The first challenge in a writing class designed to help me find my voice involved identifying characters and setting from a memorable time in my life. Using good old pen and paper, I described the second house I lived in and my older sister, who ruled her neighborhood gang like Sheena, Queen of the Jungle, the female warrior I remember from television in the fifties. Although we were estranged later for many years, my sister influenced major life choices, from my career to my single adulthood.
I may have been only five or six, but I worshipped my sister and looked for ways I could be like her. In the process, I found ways I could not, because I didn’t have the same talents. I hoped proximity would allow me to absorb even traces of the things I admired. A five-year age gap between my sister and me, cultural mobility, and unknowns I can’t remember allowed us to drift apart.
Then my sister developed breast cancer. My yearly mammogram evolved into the most painful, degrading, frightening, “routine” exam. Her diagnosis reclassified me from normal to high risk. The dread grew exponentially every year as my appointment date neared.
Perhaps that explains why, while waiting for my mammogram this year, I developed a case of tunnel vision. Once I checked in, I sat in morgue silence. Stress percussed the beat of my heart inside my head. While others focused on their phones or tablets, the only things I noticed in my physical proximity were feet.

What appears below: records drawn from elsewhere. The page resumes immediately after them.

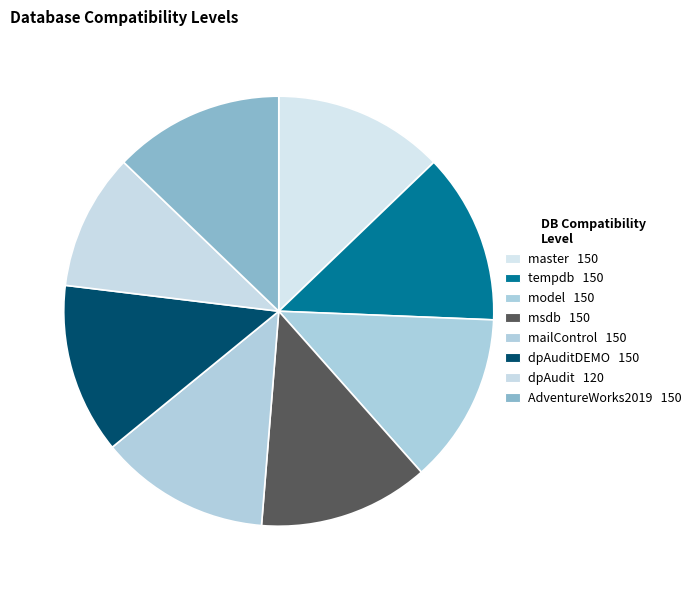

Which category has the biggest portion of the pie?

master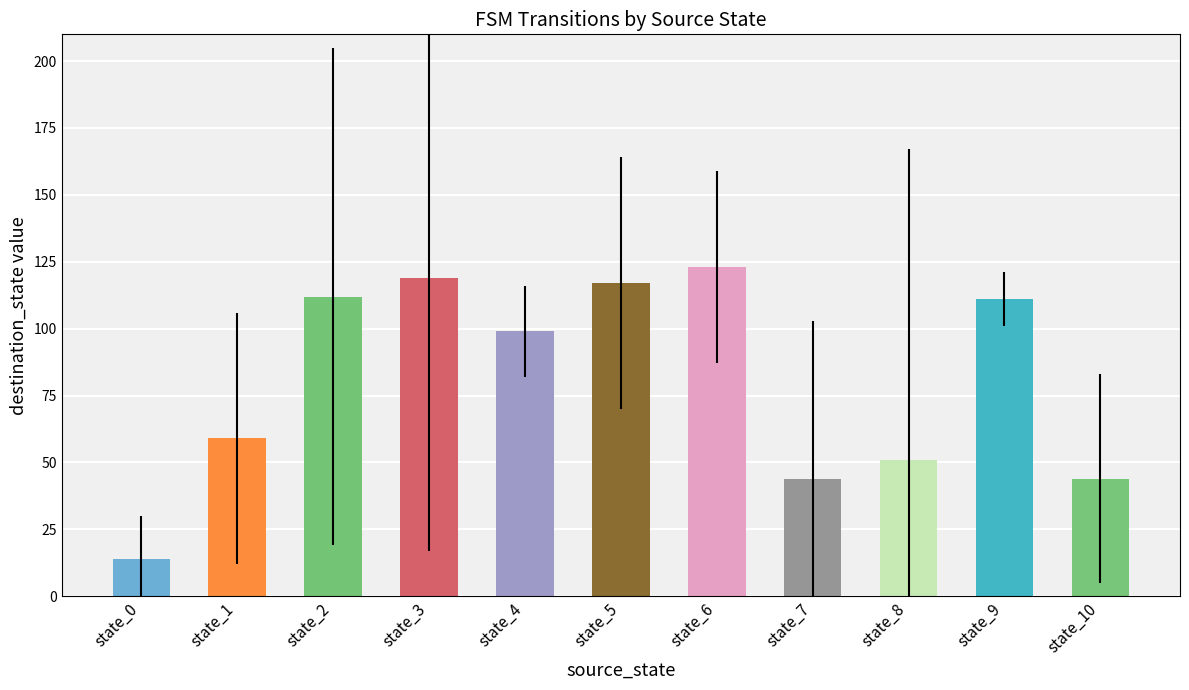

Are the bars grouped side by side (vs. stacked)?

Yes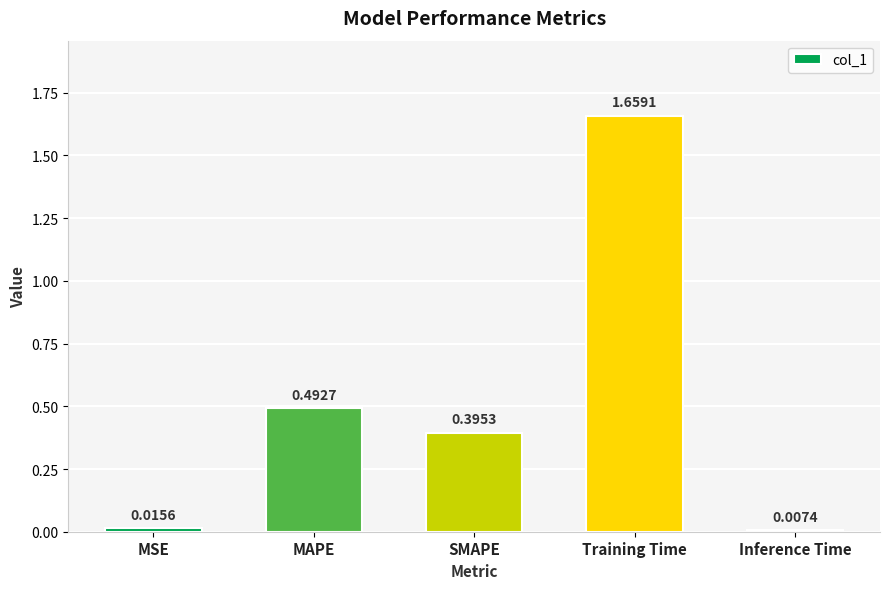

Which label corresponds to the largest value in the chart?

Training Time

To my left, thin tan sandals with a jeweled strap over the instep hugged delicate feet with nails manicured a peach yogurt pink. The hem of white capri pants stopped the extension of lightly tanned skin to the ankle strap. To my right, cheap patent leather white straps arched from between the great and second toes to the back of sole of the flip-flop. Thickly applied, white acrylic nail polish made the toes look fake, like those of a doll I had when I was a child. Across from me, a “safe distance” away, two feet were ensconced in yellow hued suede ankle boots. Too hot for August. I thought.

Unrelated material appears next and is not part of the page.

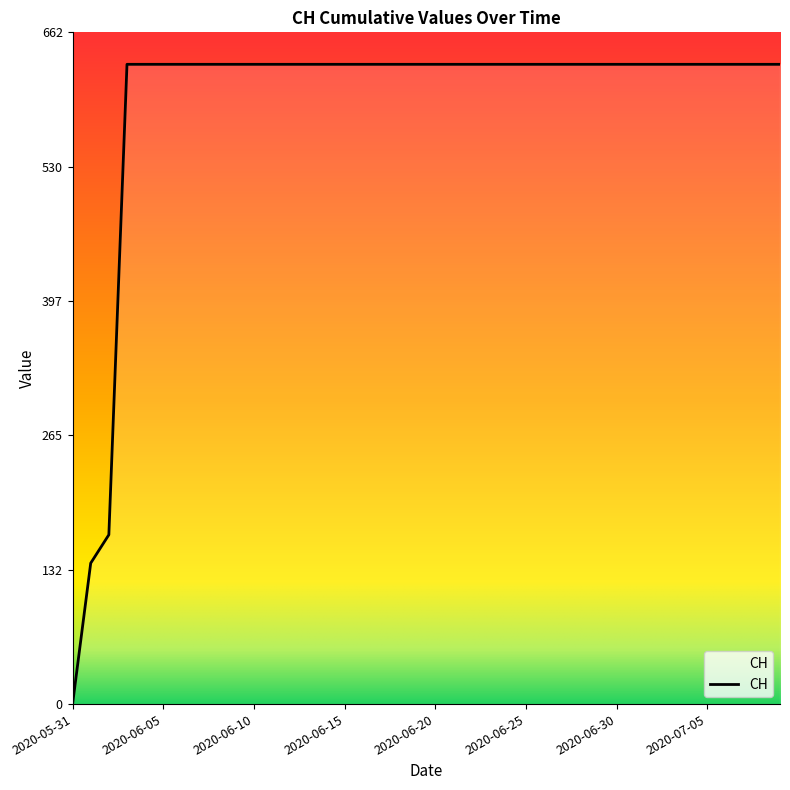

What is the average value?

591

I bent my left leg and rested my ankle on my right knee to inspect my shoes. When new, white canvas provided the background for white leather mountains capped by purple peaks. I used a skate hook to tie the purple laces tight enough to keep my right ankle from rolling outward, which it had done since 6th grade. The thick soles added an inch to my height and kept knee pain at bay. After a year of working out in these shoes, the white turned gray. The waffled tread on the soles flattened. Like a breast in the machine.
To my surprise, a man checked in for testing. He wore traditional black work shoes, laced, with the leather scuffed and bulging in places from wear. Because of his gender, I looked up, looked at his chest. He wore an ordinary light shirt with short sleeves and a button-down collar. His chest, flat as any other man’s, led me to wonder why he needed the same abuse as I or any of the other women did.

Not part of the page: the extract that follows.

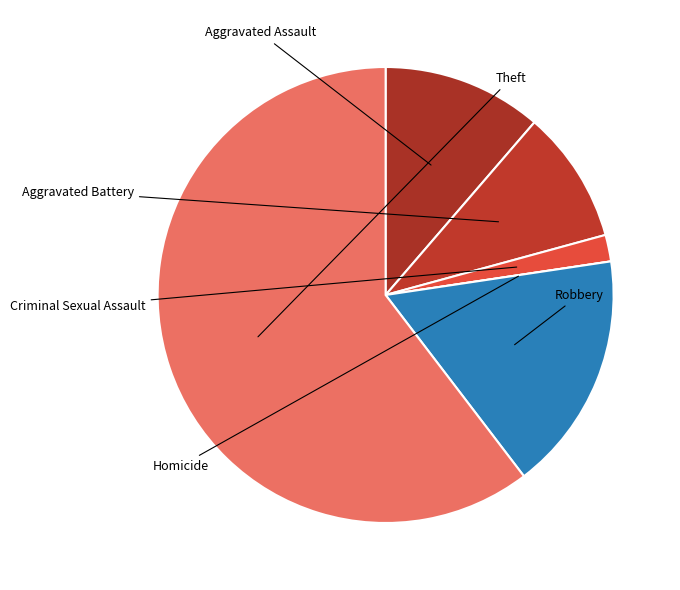

What is the smallest slice in the pie chart?

Homicide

My vision expanded to body types. I’d read about the relationship between weight and different cancers. From a group of five, two were voluptuous and round as Rubens’ nudes. Two moved across the room, lean and lithe as small trees in a gentle breeze. I walked, sturdy, muscled, with a small spare tire, the middle woman, the one caught in the middle of chance, weighted by a positive family history.
A technician called my name. I navigated toward her. I thought of the day my sister beat up the boy from across the street. I remembered the day, years later, when I broke months of silence and called her. “Mom told me you had breast cancer. Tell me how I can help.” Statistics say one in ten women develop breast cancer. Had my sister intervened with Fate on my behalf? In some other dimension, had the great gamemaster in the sky pictured me and my sister in a circle with eight other women where my sister insisted “Take me”?
My mind wavers between cruelty and compassion; it replays the “what ifs” and reassures with platitudes, “Surely not you.” Because my sister is a survivor, I can imagine the worst and hope for the best. In my mind, she remains the warrior queen and gives me strength.